Finally, in another unique move toward integration, CUA has a formal program to ensure the well-being of its own staff, including discounted fees for exercise classes, gym memberships, and tobacco use cessation programs.

Urologic Cancer: Bench to Bedside

“We may be one of the only practices in the country that is doing a physician wellness program,” Smyth said. “If we keep our physicians and staff healthy, then our patients can see that we practice what we preach in terms of living a healthy lifestyle.”Full-spectrum, superior patient care often means offering investigational treatments. To that end, CUA has Chesapeake Urology Research Associates, under the direction of Ronald F. Tutrone, Jr, MD. Current urologic cancer clinical trials at CUA include:

  • A phase III, randomized, active-controlled open-label study on the efficacy and safety of EN3348 (MCC) as compared with mitomycin C for intravesical treatment of subjects with recurrent or refractory nonmuscle-invasive bladder cancer after bacillus Calmette-Guérin (BCG) therapy.
  • A randomized, parallel-arm, controlled study of a system that creates space between the rectum and prostate during image-guided IMRT for localized stage T1- T2 prostate cancer.

“It’s imperative that we offer our patients access to that science,” Siegel said. “It’s also important to our doctors that they are involved in making ongoing advances in medical care.”

Rian J. Dickstein, MD

The Future of Urologic Care

In addition to offering patients access to advances in medical care, CUA also keeps an eye on the future of urologic care by recruiting and mentoring new physicians. Rian J. Dickstein, MD, joined CUA in August 2012 after completing a fellowship at The University of Texas MD Anderson Cancer Center in Houston.

-- -- --

_Tasks to complete_:
- A) From the CUA excerpt, write out the part that opens with the words containing "Finally, in another" and closes with "use cessation programs.".
- B) Say whether each statement agrees with the CUA excerpt, answering yes or no and quoting the deciding words: (i) Rian J. Dickstein, MD, joined CUA in August 2012. (ii) Siegel directs Chesapeake Urology Research Associates. (iii) CUA's staff well-being program includes discounted fees for tobacco use cessation programs.

-- -- --

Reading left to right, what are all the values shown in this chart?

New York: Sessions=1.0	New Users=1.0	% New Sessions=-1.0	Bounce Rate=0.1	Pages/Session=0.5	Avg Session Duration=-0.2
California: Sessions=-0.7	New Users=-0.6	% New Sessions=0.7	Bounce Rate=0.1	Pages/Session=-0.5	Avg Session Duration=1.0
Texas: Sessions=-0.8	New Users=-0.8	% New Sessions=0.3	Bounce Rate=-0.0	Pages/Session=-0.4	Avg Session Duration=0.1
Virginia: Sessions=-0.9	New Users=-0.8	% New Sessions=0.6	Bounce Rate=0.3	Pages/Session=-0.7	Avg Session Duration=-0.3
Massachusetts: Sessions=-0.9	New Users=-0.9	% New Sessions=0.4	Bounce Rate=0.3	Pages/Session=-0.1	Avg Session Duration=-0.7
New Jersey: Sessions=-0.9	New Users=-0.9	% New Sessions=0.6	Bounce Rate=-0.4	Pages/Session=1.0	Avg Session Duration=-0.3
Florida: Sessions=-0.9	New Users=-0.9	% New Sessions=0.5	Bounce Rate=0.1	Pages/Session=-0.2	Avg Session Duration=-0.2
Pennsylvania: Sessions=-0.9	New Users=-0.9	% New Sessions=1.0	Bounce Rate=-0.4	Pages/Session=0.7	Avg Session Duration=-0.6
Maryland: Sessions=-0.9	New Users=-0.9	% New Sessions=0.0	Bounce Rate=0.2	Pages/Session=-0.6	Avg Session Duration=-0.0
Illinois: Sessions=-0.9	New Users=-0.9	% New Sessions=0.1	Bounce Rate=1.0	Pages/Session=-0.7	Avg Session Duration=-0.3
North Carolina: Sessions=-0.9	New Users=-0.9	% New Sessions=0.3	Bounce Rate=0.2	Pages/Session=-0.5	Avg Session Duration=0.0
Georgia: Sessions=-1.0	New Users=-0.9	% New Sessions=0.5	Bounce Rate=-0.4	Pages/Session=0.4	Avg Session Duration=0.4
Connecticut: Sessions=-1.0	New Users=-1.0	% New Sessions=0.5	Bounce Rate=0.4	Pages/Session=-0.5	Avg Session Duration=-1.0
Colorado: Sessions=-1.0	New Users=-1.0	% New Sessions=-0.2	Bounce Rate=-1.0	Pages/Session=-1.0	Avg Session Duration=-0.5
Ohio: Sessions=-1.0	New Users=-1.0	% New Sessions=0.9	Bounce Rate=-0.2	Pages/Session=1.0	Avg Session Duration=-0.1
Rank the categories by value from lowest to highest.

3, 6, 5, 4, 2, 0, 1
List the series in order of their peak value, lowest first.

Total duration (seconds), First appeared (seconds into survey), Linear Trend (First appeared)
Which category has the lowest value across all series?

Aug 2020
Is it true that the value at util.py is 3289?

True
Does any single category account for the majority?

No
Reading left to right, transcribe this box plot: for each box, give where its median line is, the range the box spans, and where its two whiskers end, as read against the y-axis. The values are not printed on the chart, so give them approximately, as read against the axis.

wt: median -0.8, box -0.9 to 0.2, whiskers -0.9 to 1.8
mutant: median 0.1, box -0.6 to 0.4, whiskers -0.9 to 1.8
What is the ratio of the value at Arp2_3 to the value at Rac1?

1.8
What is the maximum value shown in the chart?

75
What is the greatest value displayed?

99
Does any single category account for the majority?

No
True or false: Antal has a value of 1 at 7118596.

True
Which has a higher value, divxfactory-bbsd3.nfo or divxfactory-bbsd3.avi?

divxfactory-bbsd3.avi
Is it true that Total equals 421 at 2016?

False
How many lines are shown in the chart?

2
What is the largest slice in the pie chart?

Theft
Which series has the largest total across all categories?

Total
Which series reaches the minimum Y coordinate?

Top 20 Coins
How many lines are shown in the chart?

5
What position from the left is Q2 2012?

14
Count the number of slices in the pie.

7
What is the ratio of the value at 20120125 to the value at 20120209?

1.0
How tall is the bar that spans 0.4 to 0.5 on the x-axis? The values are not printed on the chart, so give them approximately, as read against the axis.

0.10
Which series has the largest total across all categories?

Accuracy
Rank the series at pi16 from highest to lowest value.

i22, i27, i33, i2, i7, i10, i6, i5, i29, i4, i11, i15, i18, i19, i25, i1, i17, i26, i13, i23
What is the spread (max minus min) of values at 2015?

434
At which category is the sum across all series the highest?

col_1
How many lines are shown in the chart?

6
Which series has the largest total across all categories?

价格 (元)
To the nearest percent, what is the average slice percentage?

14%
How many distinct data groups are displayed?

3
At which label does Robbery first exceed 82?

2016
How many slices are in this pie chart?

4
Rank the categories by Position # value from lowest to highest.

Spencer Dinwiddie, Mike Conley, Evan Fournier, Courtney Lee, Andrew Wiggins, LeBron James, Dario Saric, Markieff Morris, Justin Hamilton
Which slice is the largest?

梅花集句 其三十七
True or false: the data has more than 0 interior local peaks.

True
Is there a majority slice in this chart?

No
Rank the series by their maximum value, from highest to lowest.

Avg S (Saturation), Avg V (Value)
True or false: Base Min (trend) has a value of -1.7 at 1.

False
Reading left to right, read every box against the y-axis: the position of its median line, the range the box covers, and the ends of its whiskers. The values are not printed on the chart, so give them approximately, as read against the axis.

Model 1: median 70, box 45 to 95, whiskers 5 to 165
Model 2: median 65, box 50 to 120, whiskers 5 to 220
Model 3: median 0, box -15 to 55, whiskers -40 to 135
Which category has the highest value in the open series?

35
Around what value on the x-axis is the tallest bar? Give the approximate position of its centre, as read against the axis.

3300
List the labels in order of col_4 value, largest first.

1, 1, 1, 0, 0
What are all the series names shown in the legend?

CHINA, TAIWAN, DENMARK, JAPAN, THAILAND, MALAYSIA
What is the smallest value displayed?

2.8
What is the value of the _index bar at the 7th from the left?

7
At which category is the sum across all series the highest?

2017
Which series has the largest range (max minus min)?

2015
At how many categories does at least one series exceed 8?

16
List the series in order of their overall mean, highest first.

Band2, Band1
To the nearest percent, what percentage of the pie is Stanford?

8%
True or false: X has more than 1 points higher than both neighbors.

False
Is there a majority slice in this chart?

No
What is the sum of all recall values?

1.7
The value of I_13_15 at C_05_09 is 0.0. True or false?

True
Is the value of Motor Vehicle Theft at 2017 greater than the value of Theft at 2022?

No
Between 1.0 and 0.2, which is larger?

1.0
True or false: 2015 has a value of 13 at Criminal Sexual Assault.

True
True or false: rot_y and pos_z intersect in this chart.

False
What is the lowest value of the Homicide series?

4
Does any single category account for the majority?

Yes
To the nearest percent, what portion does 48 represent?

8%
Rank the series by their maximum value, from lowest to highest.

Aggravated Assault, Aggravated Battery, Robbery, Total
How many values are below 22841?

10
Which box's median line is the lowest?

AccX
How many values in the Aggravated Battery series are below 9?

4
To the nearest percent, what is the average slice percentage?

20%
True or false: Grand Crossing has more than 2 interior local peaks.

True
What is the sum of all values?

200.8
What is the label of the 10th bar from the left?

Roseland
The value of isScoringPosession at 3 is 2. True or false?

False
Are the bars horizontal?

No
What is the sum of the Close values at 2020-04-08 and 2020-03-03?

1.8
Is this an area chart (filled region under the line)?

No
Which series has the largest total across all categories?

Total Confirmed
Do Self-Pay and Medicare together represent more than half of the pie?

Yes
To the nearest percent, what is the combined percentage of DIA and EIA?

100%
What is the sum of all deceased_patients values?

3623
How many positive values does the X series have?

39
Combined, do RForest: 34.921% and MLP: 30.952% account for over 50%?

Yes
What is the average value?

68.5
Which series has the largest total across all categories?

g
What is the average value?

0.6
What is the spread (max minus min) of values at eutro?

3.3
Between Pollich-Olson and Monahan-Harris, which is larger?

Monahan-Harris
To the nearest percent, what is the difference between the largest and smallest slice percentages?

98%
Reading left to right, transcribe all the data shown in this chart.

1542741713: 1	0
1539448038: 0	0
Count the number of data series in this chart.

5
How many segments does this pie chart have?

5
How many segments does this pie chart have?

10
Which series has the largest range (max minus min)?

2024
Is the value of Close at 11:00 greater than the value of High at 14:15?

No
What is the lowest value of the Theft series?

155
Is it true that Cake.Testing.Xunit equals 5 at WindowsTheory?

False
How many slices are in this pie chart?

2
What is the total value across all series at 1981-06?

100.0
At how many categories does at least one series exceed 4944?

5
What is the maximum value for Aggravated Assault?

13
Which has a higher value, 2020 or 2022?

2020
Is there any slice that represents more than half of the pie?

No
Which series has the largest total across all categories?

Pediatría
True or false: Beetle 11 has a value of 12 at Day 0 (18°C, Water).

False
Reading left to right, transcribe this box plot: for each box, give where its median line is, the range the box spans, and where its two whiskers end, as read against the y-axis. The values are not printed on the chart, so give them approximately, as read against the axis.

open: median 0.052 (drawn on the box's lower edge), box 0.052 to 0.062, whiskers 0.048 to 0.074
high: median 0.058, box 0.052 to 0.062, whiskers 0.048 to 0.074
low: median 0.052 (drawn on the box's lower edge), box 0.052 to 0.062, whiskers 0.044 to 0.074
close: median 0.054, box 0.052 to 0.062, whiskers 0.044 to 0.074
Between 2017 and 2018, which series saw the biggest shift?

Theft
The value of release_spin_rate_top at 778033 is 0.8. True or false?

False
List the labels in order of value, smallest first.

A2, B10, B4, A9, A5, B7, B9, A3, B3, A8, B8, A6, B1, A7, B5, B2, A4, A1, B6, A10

-- -- --

_Answers in order_:
- A)
Finally, in another unique move toward integration, CUA has a formal program to ensure the well-being of its own staff, including discounted fees for exercise classes, gym memberships, and tobacco use cessation programs.

- B)
(i) Yes: "joined CUA in August 2012"
(ii) No: "under the direction of Ronald F. Tutrone, Jr, MD"
(iii) Yes: "discounted fees for exercise classes, gym memberships, and tobacco use cessation programs"